Work instructions
Extract the passage of the post on the pro-life movement starting at "So wrote the" and ending at "the Christian Right.".

Article

Sunday, January 29, 2012

Politics of the '60s Lives On--As the Pro-Life Movement

With its vibrancy, its youth, and its moral seriousness, the March for Life 2012 reminds us once again of the point made by that prominent participant in the Civil Rights movement of the 1960s, who marched arm in arm with that other abortion opponent, the Rev. Dr. Martin Luther King.
Whatever else it is, the pro-life movement of the last thirty-plus years is one of the most massive and sustained expressions of citizen participation in the history of the United States.  
So wrote the late Richard John Neuhaus in an article, "The Pro-Life Movement as the Politics of the 1960s," published in First Things in 2009, discussing a book by political scientist Jon Shields, The Democratic Virtues of the Christian Right.

Excerpted records
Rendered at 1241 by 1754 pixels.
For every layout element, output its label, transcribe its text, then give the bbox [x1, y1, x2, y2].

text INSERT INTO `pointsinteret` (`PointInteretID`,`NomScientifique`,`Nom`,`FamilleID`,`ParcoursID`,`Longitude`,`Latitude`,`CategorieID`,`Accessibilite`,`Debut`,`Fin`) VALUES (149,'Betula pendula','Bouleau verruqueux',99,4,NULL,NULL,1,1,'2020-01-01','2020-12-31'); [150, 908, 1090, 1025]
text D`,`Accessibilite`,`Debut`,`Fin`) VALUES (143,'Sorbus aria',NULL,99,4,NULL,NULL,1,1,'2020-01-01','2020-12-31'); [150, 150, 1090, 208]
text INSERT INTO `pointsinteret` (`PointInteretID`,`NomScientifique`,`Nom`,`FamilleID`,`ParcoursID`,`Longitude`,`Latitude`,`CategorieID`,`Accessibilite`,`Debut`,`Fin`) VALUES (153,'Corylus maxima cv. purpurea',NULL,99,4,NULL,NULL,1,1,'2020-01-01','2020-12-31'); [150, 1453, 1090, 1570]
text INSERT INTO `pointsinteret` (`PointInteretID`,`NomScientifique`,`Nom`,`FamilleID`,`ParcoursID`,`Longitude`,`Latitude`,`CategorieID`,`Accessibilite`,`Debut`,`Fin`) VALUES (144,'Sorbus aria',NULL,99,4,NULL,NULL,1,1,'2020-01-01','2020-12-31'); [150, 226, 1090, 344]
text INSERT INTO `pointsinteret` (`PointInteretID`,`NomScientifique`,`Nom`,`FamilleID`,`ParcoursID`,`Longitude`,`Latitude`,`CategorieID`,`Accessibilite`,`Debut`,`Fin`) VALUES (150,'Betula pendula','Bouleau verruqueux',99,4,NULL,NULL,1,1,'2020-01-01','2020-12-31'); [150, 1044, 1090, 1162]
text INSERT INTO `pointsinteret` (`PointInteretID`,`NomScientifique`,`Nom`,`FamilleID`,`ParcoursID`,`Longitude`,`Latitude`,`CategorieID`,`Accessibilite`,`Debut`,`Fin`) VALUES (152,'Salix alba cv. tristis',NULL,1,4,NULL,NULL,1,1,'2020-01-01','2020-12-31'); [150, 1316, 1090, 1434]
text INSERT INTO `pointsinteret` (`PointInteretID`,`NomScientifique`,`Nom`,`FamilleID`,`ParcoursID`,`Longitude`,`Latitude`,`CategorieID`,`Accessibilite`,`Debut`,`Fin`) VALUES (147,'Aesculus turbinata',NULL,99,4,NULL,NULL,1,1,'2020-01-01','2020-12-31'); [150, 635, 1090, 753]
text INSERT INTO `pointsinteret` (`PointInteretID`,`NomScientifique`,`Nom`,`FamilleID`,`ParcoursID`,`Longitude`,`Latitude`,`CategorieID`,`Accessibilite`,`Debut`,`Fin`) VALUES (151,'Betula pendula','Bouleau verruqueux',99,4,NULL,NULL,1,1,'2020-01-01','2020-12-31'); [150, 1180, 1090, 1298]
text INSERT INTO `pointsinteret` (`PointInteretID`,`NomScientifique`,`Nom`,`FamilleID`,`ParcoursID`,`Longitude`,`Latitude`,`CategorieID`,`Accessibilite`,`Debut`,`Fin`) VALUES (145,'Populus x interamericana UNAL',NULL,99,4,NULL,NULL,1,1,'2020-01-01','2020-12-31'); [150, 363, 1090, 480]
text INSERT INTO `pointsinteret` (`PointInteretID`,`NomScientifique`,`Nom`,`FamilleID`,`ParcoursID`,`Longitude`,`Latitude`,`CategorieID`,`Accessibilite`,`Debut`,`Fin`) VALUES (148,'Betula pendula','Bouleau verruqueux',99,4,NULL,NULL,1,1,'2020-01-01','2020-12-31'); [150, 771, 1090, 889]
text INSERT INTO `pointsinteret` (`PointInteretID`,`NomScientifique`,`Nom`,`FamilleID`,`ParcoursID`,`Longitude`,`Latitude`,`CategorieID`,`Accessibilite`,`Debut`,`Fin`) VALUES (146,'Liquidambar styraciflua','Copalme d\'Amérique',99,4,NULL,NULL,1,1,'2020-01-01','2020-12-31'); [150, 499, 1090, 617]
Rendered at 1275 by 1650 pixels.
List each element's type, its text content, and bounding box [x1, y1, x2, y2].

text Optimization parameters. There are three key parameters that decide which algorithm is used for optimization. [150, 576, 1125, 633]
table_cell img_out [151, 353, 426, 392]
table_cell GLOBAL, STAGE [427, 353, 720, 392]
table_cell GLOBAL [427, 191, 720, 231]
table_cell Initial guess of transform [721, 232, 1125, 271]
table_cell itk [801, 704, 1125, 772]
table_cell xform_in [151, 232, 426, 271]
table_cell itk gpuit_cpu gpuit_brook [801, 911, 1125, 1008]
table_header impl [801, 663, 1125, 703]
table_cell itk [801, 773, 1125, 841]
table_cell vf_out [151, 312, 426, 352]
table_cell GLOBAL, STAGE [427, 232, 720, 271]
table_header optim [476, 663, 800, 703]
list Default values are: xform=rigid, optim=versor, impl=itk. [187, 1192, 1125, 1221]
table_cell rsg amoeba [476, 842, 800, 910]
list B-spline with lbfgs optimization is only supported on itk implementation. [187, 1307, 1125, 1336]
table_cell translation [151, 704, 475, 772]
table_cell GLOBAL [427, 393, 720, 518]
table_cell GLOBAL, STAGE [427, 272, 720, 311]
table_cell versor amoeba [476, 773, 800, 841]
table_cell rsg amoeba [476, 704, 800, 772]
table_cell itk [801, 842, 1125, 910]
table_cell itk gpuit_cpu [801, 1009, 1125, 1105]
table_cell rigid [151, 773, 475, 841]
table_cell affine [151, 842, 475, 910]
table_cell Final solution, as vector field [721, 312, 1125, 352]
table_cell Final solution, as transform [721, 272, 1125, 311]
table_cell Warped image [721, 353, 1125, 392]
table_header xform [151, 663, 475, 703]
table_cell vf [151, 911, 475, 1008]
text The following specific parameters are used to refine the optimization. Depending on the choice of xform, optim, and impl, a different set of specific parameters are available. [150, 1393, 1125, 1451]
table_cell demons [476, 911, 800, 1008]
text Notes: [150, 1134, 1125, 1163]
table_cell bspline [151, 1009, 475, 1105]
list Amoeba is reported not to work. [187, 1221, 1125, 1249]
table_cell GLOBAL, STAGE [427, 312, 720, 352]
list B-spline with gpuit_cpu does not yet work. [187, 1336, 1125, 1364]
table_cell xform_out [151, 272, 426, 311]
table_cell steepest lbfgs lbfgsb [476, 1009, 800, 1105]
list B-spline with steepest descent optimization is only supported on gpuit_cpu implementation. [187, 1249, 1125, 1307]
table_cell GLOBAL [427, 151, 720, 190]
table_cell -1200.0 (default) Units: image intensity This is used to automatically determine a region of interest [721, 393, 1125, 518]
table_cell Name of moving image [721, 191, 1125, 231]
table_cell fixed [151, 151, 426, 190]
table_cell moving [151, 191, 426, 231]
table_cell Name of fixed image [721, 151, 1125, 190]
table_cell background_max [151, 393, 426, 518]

Finished task
So wrote the late Richard John Neuhaus in an article, "The Pro-Life Movement as the Politics of the 1960s," published in First Things in 2009, discussing a book by political scientist Jon Shields, The Democratic Virtues of the Christian Right.